■ ASSIGNMENT ■
Scan the data below. Pull out each line where "avec" occurs.

■ EXERCISE INPUTS ■
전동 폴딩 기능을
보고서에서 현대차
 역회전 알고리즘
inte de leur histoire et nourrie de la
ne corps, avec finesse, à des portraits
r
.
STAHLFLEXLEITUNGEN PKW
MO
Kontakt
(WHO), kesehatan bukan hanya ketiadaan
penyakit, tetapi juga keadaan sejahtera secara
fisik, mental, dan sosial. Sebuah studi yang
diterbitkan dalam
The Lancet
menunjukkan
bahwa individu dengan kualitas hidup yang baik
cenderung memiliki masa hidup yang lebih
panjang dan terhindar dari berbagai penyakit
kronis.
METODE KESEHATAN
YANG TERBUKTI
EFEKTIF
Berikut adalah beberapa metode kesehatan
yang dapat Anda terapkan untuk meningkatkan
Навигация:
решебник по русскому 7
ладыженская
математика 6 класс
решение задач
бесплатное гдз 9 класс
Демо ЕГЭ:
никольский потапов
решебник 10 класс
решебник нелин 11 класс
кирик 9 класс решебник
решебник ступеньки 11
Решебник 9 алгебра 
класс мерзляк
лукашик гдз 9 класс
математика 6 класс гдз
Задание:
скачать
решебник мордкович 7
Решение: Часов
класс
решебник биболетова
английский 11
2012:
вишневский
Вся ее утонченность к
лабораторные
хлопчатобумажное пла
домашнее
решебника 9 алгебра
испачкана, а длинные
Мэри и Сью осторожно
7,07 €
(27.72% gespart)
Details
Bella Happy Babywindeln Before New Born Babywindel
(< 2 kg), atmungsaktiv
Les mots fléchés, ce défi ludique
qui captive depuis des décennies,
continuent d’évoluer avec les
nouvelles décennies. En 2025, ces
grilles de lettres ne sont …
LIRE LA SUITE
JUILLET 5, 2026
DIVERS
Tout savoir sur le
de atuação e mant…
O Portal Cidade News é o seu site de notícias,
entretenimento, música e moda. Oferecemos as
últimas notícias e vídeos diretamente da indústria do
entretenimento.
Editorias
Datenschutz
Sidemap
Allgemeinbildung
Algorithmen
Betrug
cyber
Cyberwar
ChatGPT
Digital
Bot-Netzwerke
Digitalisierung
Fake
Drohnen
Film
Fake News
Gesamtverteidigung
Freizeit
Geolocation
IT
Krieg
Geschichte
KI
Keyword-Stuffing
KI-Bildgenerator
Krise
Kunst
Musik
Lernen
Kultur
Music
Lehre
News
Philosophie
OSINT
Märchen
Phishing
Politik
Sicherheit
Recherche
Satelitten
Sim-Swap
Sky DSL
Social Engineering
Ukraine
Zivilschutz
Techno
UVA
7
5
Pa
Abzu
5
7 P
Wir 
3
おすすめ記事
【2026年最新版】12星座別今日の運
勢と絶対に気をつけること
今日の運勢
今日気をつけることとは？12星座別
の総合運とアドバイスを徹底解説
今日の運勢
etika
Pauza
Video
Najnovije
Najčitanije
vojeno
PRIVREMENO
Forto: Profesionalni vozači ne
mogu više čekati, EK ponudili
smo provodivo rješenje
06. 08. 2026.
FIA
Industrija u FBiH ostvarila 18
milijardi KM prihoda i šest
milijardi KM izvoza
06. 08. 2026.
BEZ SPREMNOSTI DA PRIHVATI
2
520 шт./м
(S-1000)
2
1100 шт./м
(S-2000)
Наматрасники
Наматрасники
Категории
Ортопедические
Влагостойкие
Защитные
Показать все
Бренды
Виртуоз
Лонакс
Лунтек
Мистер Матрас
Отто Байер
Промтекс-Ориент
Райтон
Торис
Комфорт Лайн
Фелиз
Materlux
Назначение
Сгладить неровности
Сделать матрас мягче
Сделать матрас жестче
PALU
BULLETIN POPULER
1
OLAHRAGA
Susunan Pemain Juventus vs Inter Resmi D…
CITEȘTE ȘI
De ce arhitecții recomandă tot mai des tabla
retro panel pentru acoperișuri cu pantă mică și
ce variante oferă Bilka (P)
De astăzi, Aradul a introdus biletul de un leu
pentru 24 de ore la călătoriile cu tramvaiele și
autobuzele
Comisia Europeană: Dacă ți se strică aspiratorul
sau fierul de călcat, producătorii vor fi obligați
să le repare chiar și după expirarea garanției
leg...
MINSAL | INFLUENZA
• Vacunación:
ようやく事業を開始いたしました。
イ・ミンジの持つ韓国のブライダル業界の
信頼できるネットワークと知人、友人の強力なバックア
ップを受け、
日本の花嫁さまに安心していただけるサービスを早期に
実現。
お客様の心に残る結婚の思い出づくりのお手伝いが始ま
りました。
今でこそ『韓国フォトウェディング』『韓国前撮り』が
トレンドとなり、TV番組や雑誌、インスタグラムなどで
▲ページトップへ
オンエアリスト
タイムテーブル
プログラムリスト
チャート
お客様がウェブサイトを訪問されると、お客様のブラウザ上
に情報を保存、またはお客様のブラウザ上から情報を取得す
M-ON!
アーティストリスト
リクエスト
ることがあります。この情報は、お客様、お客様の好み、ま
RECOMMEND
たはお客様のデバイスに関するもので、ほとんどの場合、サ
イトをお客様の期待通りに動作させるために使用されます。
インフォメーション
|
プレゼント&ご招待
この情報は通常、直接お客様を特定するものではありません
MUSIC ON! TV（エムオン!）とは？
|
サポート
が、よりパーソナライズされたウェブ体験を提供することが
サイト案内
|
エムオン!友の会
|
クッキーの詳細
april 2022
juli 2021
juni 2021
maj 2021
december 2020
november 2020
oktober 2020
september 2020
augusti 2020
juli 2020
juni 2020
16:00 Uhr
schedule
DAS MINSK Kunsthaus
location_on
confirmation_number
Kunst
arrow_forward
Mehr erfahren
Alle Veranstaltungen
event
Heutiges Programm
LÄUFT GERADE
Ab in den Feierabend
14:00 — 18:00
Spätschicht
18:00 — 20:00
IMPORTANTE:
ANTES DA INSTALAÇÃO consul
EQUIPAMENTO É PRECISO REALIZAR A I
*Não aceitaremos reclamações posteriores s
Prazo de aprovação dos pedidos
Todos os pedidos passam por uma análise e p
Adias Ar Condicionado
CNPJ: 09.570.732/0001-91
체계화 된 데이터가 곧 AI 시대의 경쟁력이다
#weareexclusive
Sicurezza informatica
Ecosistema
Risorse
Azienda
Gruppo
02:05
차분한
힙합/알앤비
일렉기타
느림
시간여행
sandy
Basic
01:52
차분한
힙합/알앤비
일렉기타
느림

■ ANSWER FOR THE TASK ■
ne corps, avec finesse, à des portraits
continuent d’évoluer avec les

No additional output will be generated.